Prognostic Value of Urodynamic Testing in Myelodysplastic Patients

Abstract
The clinical progress of 42 myelodysplastic patients was studied urodynamically and followed for a mean of 7.1 yr. Urodynamic evaluation included urethral pressure profilometry, simultaneous determination of urethral pressure, intravesical pressure and external anal or external urethral sphincter electromyography with fluoroscopic voiding cystourethrography. Assessment of urethral function showed 36 patients (86%) with an open vesical outlet and nonfunctional proximal urethra. Cystometrography revealed that 7 of 42 patients (17%) had reflex detrusor activity: 4 with coordinated micturition and 3 with detrusor-sphincter dyssynergia. Thirty-five patients (83%) had areflexic detrusor dysfunction: 5 with atonic detrusor response and 30 with a progressive increase in pressure with increasing volume. The intravesical pressure at the time of urethral leakage was 40 cm water or less in 20 patients and at pressures greater than this value in 22 patients. No patient in the low pressure group had vesicoureteral reflux, and only 2 showed ureteral dilatation on excretory urography. Of the patients in the higher pressure group, 15 (68%) showed vesicoureteral reflux and 18 (81%) showed ureteral dilatation on excretory urography.
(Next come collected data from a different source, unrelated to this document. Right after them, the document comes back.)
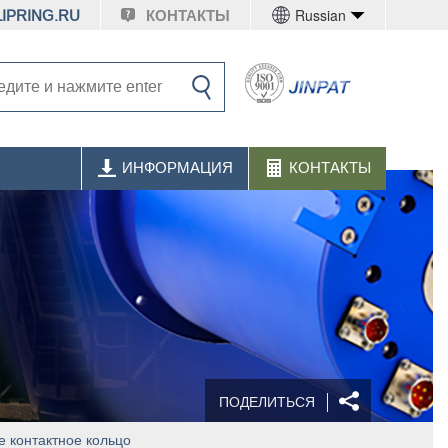
Russian
IPRING.RU
КОНТАКТЫ
ИНФОРМАЦИЯ
КОНТАКТЫ
ПОДЕЛИТЬСЯ
 контактное кольцо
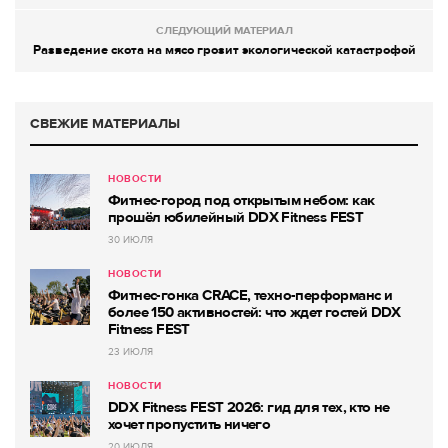
СЛЕДУЮЩИЙ МАТЕРИАЛ
Разведение скота на мясо грозит экологической катастрофой
СВЕЖИЕ МАТЕРИАЛЫ
НОВОСТИ
Фитнес-город под открытым небом: как
прошёл юбилейный DDX Fitness FEST
30 ИЮЛЯ
НОВОСТИ
Фитнес-гонка CRACE, техно-перформанс и
более 150 активностей: что ждет гостей DDX
Fitness FEST
23 ИЮЛЯ
НОВОСТИ
DDX Fitness FEST 2026: гид для тех, кто не
хочет пропустить ничего
20 ИЮЛЯ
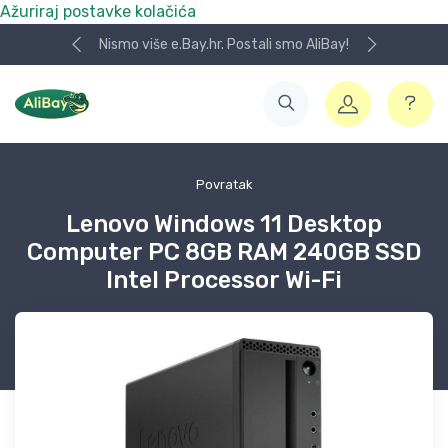
Ažuriraj postavke kolačića
Nismo više e.Bay.hr. Postali smo AliBay!
Povratak
Lenovo Windows 11 Desktop
Computer PC 8GB RAM 240GB SSD
Intel Processor Wi-Fi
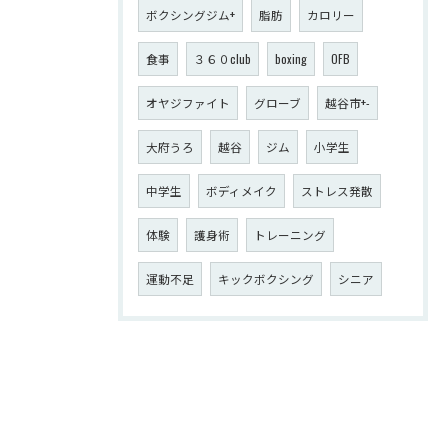
ボクシングジム+
脂肪
カロリー
食事
３６０club
boxing
OFB
オヤジファイト
グローブ
越谷市+-
大府うろ
越谷
ジム
小学生
中学生
ボディメイク
ストレス発散
体験
護身術
トレーニング
運動不足
キックボクシング
シニア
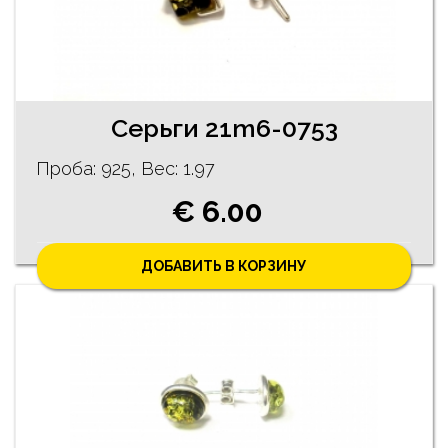
Серьги 21m6-0753
Проба: 925, Bес: 1.97
€ 6.00
ДОБАВИТЬ В КОРЗИНУ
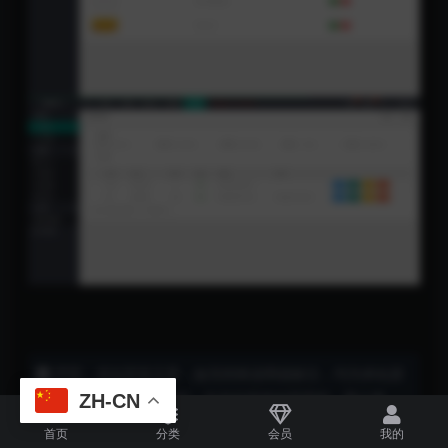
声明：本站所有文章，如无特殊说明或标注，均为本站原
创发布。任何个人或组织，在未征得本站同意时，禁止复
ZH-CN
制、盗用、采集、发布本站内容到任何网站、书籍等各类媒
首页
分类
会员
我的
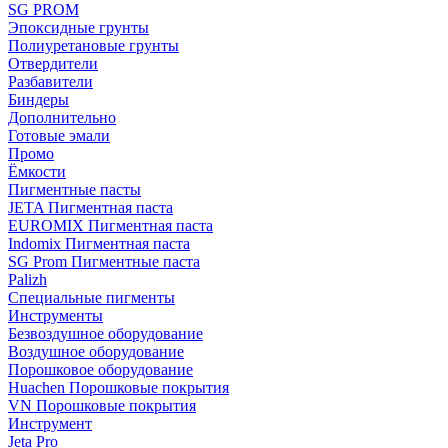
SG PROM
Эпоксидные грунты
Полиуретановые грунты
Отвердители
Разбавители
Биндеры
Дополнительно
Готовые эмали
Промо
Ёмкости
Пигментные пасты
JETA Пигментная паста
EUROMIX Пигментная паста
Indomix Пигментная паста
SG Prom Пигментные паста
Palizh
Специальные пигменты
Инструменты
Безвоздушное оборудование
Воздушное оборудование
Порошковое оборудование
Huachen Порошковые покрытия
VN Порошковые покрытия
Инструмент
Jeta Pro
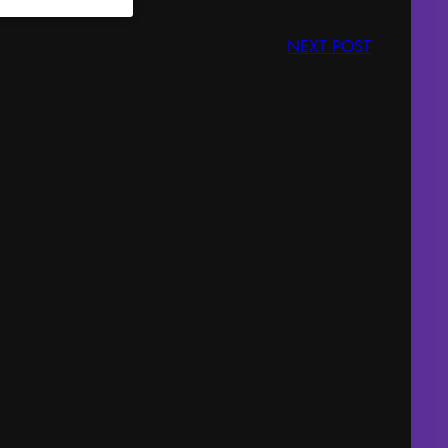
NEXT POST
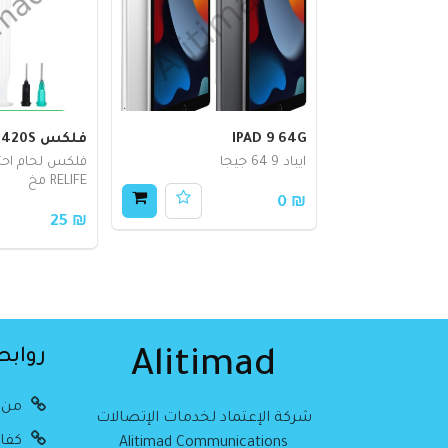
IPAD 9 64G
فلكس RL-420S
ايباد 9 64 جيجا
فلكس لحام احت
RELIFE مخ
₪ 0
₪ 25
روابط
Alitimad
من 
شركة الإعتماد لخدمات الإتصالات
كفال
Alitimad Communications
A striking relationship between the urethral closure pressure and intravesical pressure at the time of urethral leakage and the clinical course in this group of myelodysplastic patients is demonstrated. Every patient with a normally closed vesical outlet was continent on intermittent catheterization and an anticholinergic agent, while only 60% of patients with open bladder outlets similarly treated achieved good urinary control and none was dry. An artificial sphincter device would seem to be a reasonable method to achieve urinary control in the latter patients, but the detrusor response to filling must also be considered. Detrusor hypertonia should be controlled or controllable before a sphincter augmenting device can be used safely. Treatment options for patients with high urethral closure pressures include intermittent catheterization and anticholinergic medications or a sphincter ablative procedure to decrease the outlet resistance combined with anticholinergic therapy and implantation of an artificial sphincter. Only longer followup will determine if these therapeutic regimens will prevent upper urinary tract deterioration.